Consider a dataset with two features, x1 and x2. The data is given by the following table:

Sample	x1	x2
A	4	1
B	2	3
C	5	4
D	1	0

(a) What is the eigenvector and eigenvalue of the first and second principle components of this dataset? Perform the steps of PCA and show your work. You may use an online eigenvalue/eigenvector calculator. (1 point)

(b) Plot the original datapoints on a 2-dimensional plot. Draw the first principle component on this plot. Then, draw the projections of the 4 points onto the first principle component. (1 point)

Question 5: Feature Engineering Contest (7.5 points)
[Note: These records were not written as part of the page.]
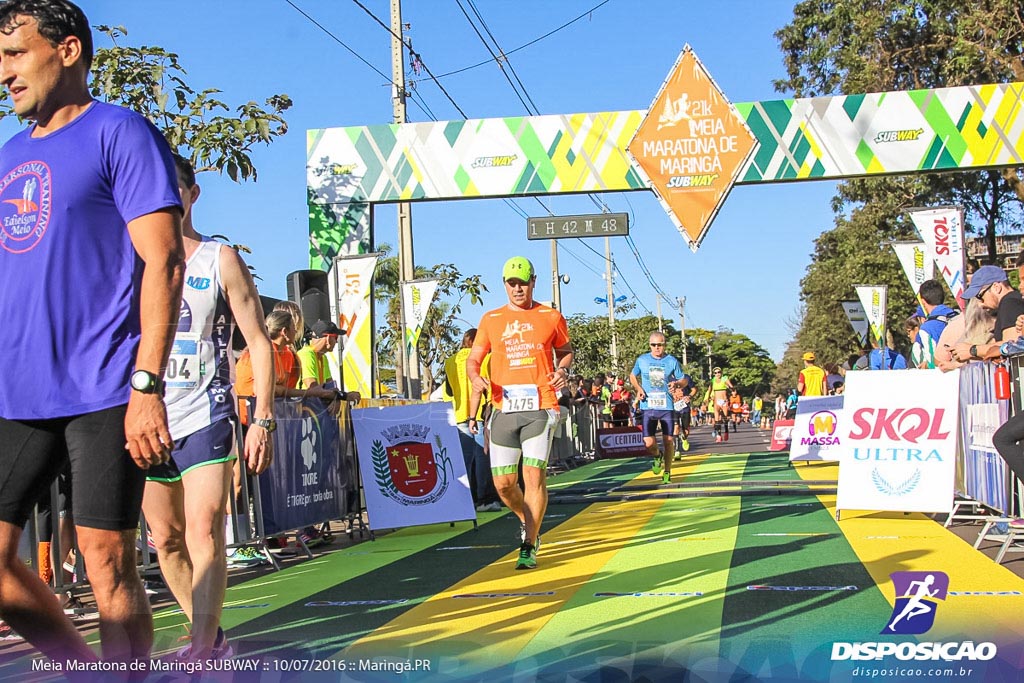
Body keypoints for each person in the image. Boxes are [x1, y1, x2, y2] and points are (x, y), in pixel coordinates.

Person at [0, 0, 185, 663]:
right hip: (16, 392)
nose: (5, 73)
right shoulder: (8, 156)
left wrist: (147, 384)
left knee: (107, 560)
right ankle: (87, 671)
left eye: (16, 53)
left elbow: (164, 259)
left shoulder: (120, 133)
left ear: (68, 50)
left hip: (104, 383)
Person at [140, 154, 275, 661]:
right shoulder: (130, 257)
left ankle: (200, 647)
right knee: (168, 541)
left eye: (173, 188)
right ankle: (211, 636)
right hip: (149, 416)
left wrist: (261, 418)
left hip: (206, 413)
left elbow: (258, 342)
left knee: (204, 530)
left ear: (192, 195)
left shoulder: (219, 259)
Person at [466, 257, 573, 570]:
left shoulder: (551, 316)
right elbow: (474, 360)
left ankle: (528, 545)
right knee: (504, 485)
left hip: (541, 406)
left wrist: (562, 371)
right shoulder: (491, 319)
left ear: (533, 282)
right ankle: (532, 524)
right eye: (511, 283)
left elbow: (565, 352)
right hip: (503, 408)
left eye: (522, 283)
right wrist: (476, 378)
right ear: (504, 284)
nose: (517, 288)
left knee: (533, 477)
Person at [443, 329, 500, 512]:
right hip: (480, 415)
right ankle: (484, 499)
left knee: (464, 461)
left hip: (459, 415)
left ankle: (464, 501)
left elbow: (449, 391)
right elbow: (490, 387)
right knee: (483, 458)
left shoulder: (450, 362)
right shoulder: (485, 358)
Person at [630, 331, 687, 483]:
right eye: (653, 345)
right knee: (649, 443)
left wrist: (676, 384)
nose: (656, 348)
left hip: (666, 406)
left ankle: (667, 471)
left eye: (659, 345)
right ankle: (657, 455)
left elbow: (683, 380)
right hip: (648, 405)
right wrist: (638, 388)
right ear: (650, 345)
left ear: (664, 345)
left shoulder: (671, 361)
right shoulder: (642, 360)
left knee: (669, 440)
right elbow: (632, 375)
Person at [953, 264, 1024, 363]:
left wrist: (972, 350)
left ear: (996, 287)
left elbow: (1013, 345)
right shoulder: (1011, 301)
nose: (980, 304)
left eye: (980, 296)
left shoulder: (1009, 302)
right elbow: (1001, 351)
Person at [916, 279, 959, 368]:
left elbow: (933, 364)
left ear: (923, 302)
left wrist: (926, 366)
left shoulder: (927, 328)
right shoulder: (959, 317)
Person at [709, 367, 734, 442]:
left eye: (718, 372)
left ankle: (726, 432)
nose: (717, 374)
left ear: (721, 372)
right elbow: (709, 389)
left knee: (725, 418)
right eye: (715, 373)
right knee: (717, 420)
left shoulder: (724, 378)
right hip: (716, 401)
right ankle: (719, 435)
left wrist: (731, 388)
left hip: (723, 401)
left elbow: (731, 385)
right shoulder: (712, 380)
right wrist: (708, 398)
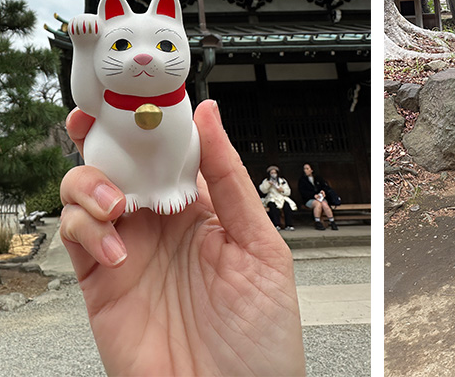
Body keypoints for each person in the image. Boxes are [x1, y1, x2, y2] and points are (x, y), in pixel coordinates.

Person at [59, 101, 307, 376]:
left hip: (177, 182)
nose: (143, 57)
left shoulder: (178, 106)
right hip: (129, 184)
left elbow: (178, 147)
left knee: (181, 139)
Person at [298, 163, 338, 231]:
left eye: (307, 169)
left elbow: (325, 187)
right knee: (318, 204)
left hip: (320, 198)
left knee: (325, 204)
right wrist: (313, 195)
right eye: (304, 169)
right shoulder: (302, 180)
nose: (305, 170)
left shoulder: (318, 178)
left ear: (312, 170)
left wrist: (323, 191)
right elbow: (303, 192)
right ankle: (317, 222)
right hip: (309, 199)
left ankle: (332, 221)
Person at [259, 165, 296, 231]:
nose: (273, 174)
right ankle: (276, 225)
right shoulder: (266, 181)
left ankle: (289, 225)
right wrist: (268, 184)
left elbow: (288, 191)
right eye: (272, 173)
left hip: (282, 198)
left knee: (287, 206)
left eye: (275, 173)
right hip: (272, 198)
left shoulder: (282, 181)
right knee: (273, 207)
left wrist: (282, 190)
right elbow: (263, 190)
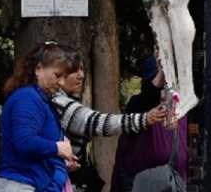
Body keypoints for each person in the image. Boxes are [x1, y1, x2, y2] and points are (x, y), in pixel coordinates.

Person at [50, 62, 167, 192]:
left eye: (82, 69)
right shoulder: (58, 103)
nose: (81, 75)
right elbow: (98, 123)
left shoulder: (176, 105)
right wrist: (145, 119)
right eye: (74, 70)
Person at [0, 42, 79, 192]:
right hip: (19, 185)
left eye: (65, 77)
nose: (62, 83)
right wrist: (57, 148)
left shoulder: (41, 99)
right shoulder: (27, 98)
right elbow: (24, 141)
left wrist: (60, 160)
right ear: (38, 69)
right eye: (57, 75)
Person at [110, 57, 187, 192]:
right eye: (162, 84)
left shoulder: (181, 110)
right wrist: (161, 76)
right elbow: (148, 95)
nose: (166, 89)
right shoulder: (138, 106)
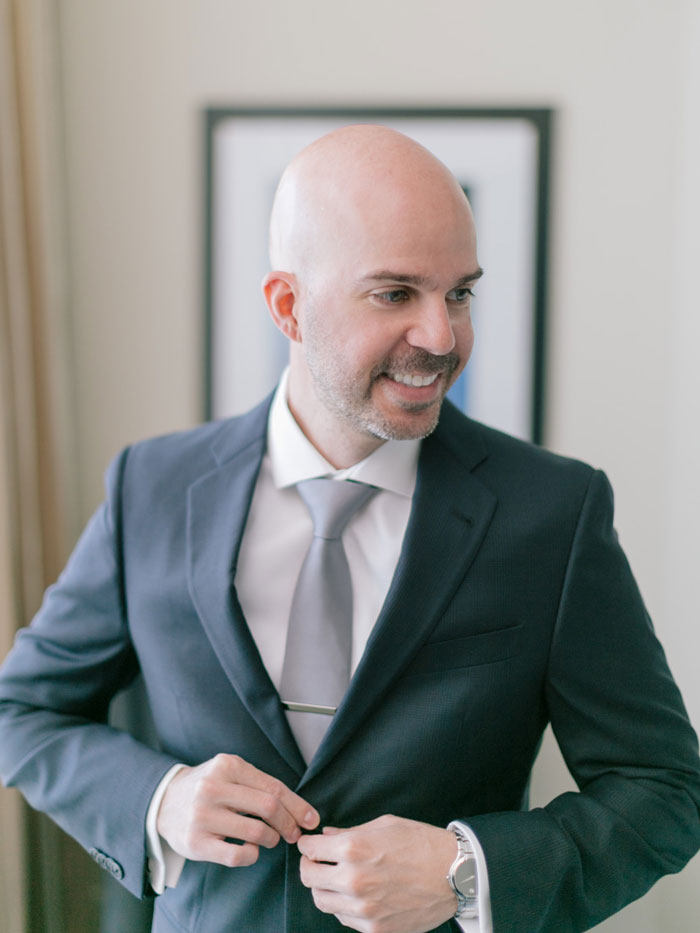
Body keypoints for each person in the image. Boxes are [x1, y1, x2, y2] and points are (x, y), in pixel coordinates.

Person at [1, 125, 699, 933]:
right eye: (396, 293)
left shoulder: (554, 511)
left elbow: (663, 789)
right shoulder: (151, 488)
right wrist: (161, 799)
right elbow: (26, 710)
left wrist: (467, 868)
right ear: (288, 306)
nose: (441, 337)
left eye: (461, 292)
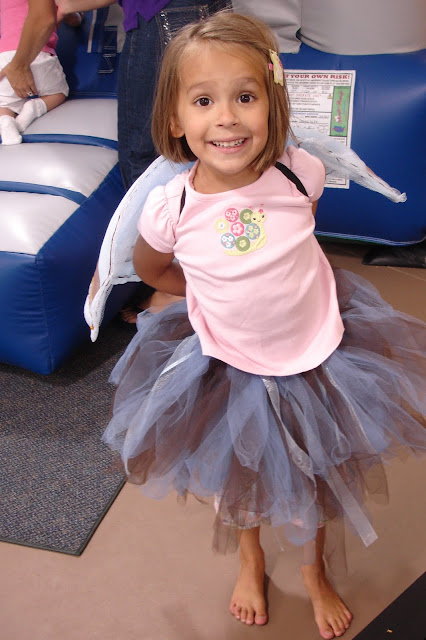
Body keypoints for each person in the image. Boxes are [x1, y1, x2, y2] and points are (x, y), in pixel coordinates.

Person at [101, 12, 426, 638]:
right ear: (175, 119)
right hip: (230, 367)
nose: (226, 118)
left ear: (273, 105)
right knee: (241, 477)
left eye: (245, 97)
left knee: (319, 475)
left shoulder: (299, 171)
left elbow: (296, 236)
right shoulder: (172, 206)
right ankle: (250, 558)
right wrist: (210, 291)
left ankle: (312, 568)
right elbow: (152, 269)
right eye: (203, 101)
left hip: (319, 356)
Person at [0, 0, 83, 145]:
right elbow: (72, 17)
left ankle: (6, 122)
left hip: (5, 56)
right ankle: (34, 108)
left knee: (4, 104)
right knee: (59, 93)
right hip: (39, 52)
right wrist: (78, 16)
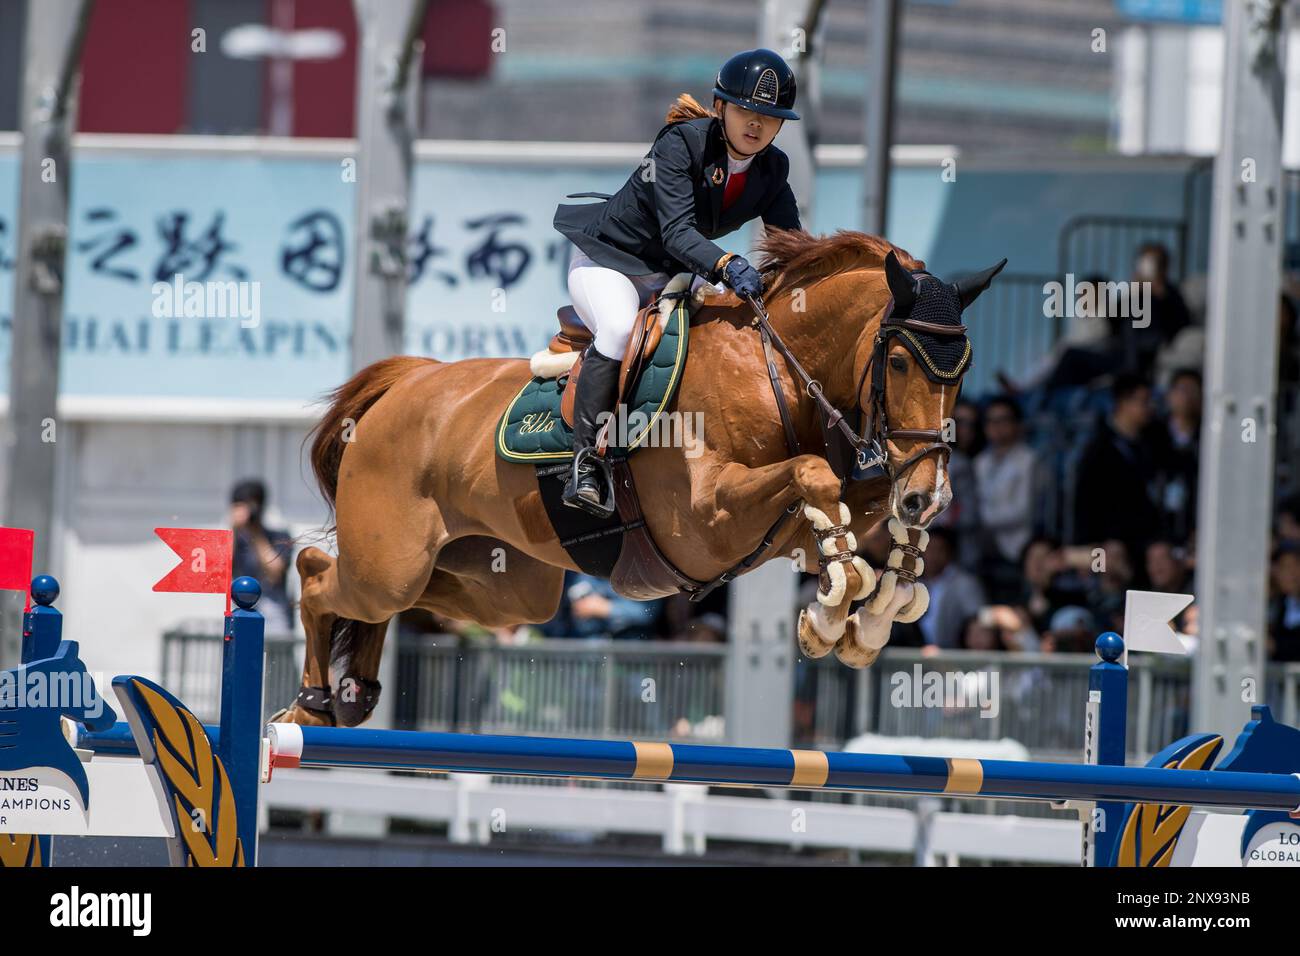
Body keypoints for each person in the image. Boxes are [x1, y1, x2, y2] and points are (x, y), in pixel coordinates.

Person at [552, 48, 803, 516]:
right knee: (620, 329)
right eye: (746, 110)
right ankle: (585, 463)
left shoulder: (774, 169)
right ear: (721, 106)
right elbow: (678, 232)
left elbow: (789, 243)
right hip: (609, 260)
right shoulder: (680, 144)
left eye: (769, 117)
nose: (756, 124)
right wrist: (727, 264)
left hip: (671, 274)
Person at [1072, 373, 1161, 560]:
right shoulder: (1097, 449)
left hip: (1145, 541)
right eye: (1143, 401)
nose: (1149, 408)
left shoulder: (1154, 442)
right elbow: (1086, 503)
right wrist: (1093, 546)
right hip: (1106, 544)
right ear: (1123, 402)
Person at [973, 395, 1038, 596]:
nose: (996, 426)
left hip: (1017, 545)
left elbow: (1024, 510)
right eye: (991, 421)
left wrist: (984, 521)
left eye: (1003, 420)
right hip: (984, 547)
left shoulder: (1029, 460)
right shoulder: (980, 462)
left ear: (1016, 424)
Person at [230, 479, 295, 631]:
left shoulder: (280, 536)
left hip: (274, 610)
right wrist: (233, 529)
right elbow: (222, 568)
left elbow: (275, 572)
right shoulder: (236, 540)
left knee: (276, 654)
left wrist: (256, 535)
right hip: (240, 608)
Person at [913, 527, 985, 649]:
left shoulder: (965, 583)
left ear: (950, 553)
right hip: (914, 654)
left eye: (939, 550)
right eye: (928, 549)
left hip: (955, 657)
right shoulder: (912, 582)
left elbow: (977, 623)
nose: (932, 556)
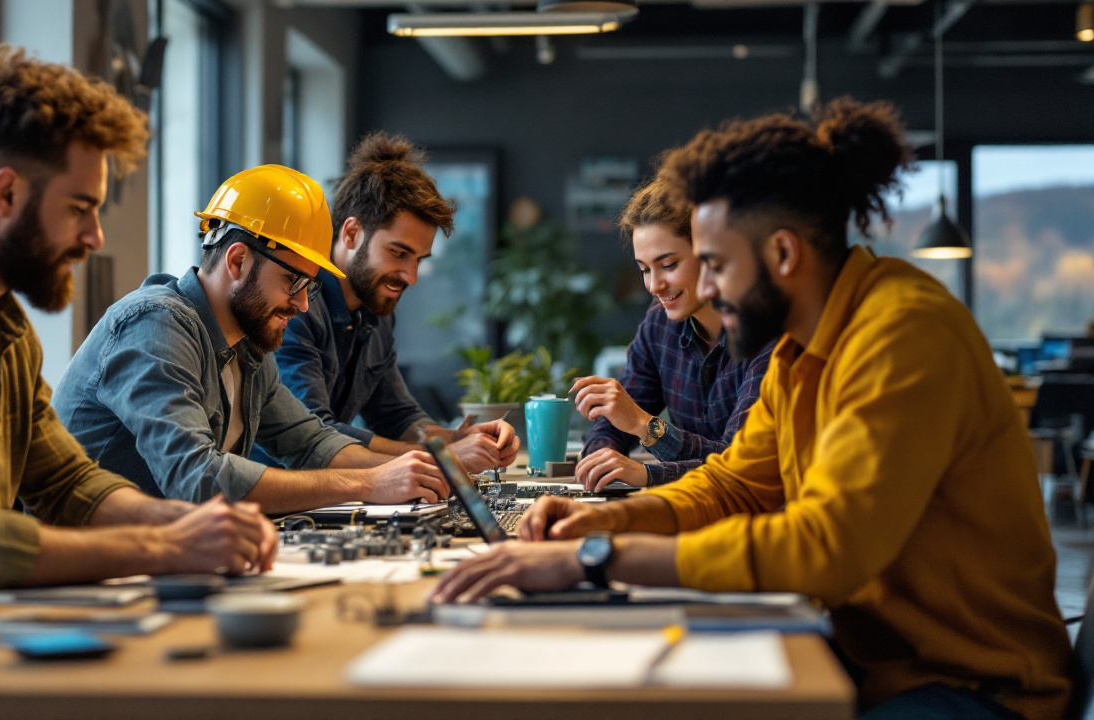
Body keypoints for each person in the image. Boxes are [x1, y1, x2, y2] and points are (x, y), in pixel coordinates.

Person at [430, 98, 1071, 720]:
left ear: (783, 255)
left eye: (712, 265)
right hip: (870, 659)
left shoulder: (902, 334)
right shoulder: (799, 346)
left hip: (976, 684)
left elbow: (827, 547)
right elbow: (736, 484)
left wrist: (596, 559)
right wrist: (604, 525)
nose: (700, 289)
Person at [0, 45, 278, 597]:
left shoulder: (3, 323)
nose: (95, 237)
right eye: (79, 208)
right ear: (7, 193)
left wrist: (187, 527)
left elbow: (69, 482)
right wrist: (167, 549)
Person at [53, 164, 452, 515]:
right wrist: (369, 483)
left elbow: (311, 443)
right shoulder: (156, 325)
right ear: (238, 260)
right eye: (293, 281)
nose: (300, 304)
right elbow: (198, 478)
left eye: (309, 287)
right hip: (79, 575)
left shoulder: (249, 347)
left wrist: (417, 471)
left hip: (160, 560)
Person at [261, 133, 519, 475]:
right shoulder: (297, 306)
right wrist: (443, 457)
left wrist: (458, 437)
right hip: (276, 505)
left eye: (419, 259)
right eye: (398, 253)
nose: (410, 276)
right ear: (351, 234)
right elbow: (316, 434)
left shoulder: (375, 309)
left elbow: (397, 415)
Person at [570, 179, 772, 491]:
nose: (654, 286)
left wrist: (645, 438)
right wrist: (601, 457)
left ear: (712, 253)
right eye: (644, 269)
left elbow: (740, 466)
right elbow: (617, 420)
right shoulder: (659, 326)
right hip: (688, 511)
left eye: (668, 265)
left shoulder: (768, 335)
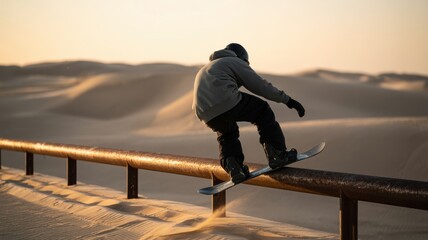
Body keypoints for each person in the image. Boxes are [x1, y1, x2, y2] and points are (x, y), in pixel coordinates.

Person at [192, 43, 305, 183]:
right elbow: (259, 85)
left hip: (204, 112)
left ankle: (234, 167)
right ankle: (277, 154)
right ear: (242, 57)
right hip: (225, 99)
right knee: (262, 110)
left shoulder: (209, 67)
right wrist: (288, 101)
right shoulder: (234, 61)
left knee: (227, 133)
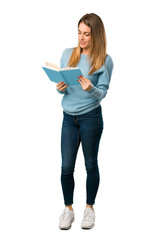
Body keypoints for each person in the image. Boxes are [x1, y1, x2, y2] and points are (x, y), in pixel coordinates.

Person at [56, 13, 114, 230]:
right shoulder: (67, 54)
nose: (81, 38)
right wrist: (59, 87)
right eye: (79, 33)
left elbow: (103, 93)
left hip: (91, 118)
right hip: (68, 118)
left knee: (90, 164)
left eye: (87, 34)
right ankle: (68, 209)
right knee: (66, 167)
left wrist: (91, 89)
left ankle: (89, 209)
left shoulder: (104, 60)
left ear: (96, 35)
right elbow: (64, 84)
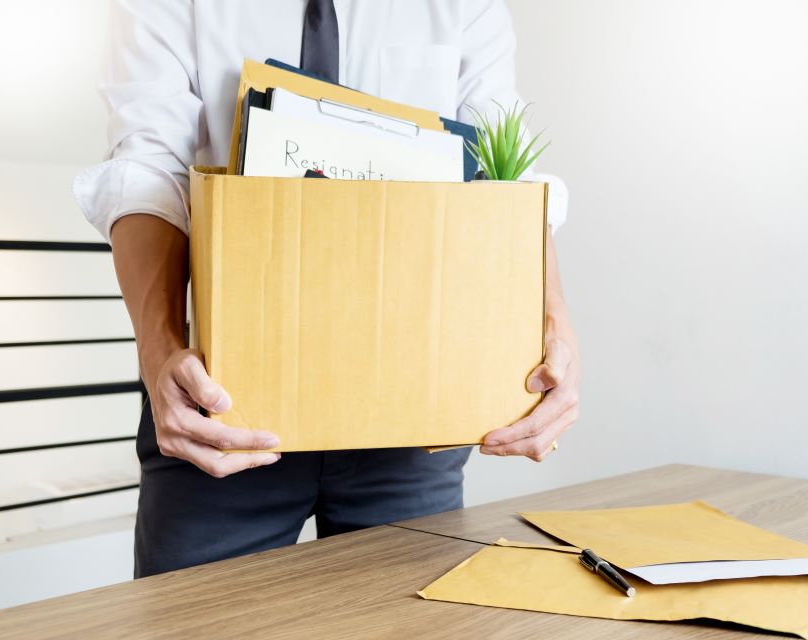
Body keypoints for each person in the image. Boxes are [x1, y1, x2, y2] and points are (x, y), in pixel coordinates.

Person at [74, 0, 580, 578]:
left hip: (411, 411)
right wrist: (159, 353)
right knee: (196, 623)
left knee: (415, 623)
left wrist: (557, 323)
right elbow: (147, 171)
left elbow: (502, 170)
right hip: (223, 404)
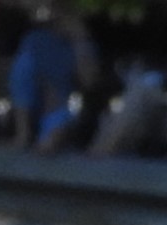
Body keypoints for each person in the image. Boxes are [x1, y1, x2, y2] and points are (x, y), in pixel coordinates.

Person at [7, 0, 102, 146]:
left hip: (65, 110)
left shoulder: (83, 46)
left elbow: (89, 82)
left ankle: (47, 139)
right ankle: (23, 133)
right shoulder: (35, 40)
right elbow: (21, 80)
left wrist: (79, 40)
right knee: (23, 66)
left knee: (56, 133)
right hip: (36, 107)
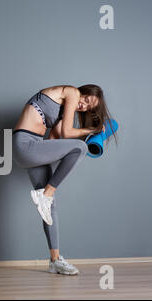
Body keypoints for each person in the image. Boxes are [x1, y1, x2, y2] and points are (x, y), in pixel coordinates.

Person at [12, 84, 118, 275]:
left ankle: (55, 260)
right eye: (86, 99)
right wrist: (90, 131)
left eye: (89, 107)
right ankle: (46, 194)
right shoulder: (71, 91)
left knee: (49, 206)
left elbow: (55, 141)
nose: (83, 106)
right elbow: (68, 135)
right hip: (25, 144)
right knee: (80, 148)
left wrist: (55, 176)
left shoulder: (62, 114)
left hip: (35, 148)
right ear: (82, 92)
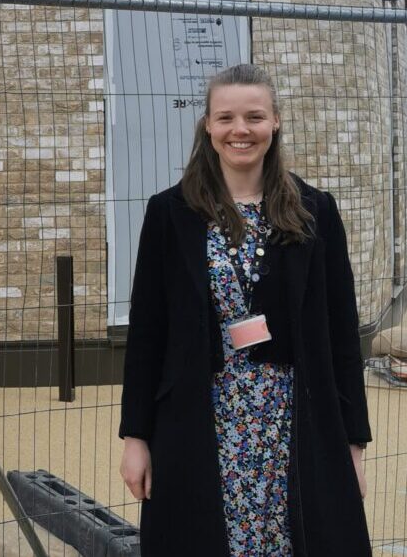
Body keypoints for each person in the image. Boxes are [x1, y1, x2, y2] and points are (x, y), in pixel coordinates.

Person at [118, 63, 372, 557]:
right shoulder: (170, 214)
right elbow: (147, 333)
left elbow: (342, 336)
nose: (241, 130)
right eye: (226, 118)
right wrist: (136, 436)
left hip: (293, 419)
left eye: (254, 117)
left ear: (274, 122)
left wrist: (353, 445)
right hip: (199, 420)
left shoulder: (315, 212)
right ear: (209, 127)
In this problem, you will engineer the input features of a logistic regression model which predicts faces from an image (face recognition). We will be using the Labeled Faces in the Wild (LFW) dataset. Each picture is centered on a single face. More information about the dataset is here: http://vis-www.cs.umass.edu/lfw/.

Create a copy of this Colab notebook. While you should understand the entire notebook, your task is to fill in the transform_input_data() function only.

Grading:

Implementation of a new feature engineering strategy: 1.25 points
At least three sentences explaining why your strategy does or does not perform better than the baseline solution provided in the notebook: 1.25 points
Code cleanliness and organization: 1.25 points
Code comments: 1.25 points
One paragraph (at least 7 sentences) description of your feature engineering strategy in your HW4 PDF report: 2.5 points
Extra credit: 0.5 extra points for each 3% F1 score above 79% on a held out test set not provided to you (minimum score for extra credit is therefore 82%)

Submission instructions

Submit a PDF on Laulima. Make sure that your Colab notebook is publicly accessible. All of your code must be included in your submitted PDF.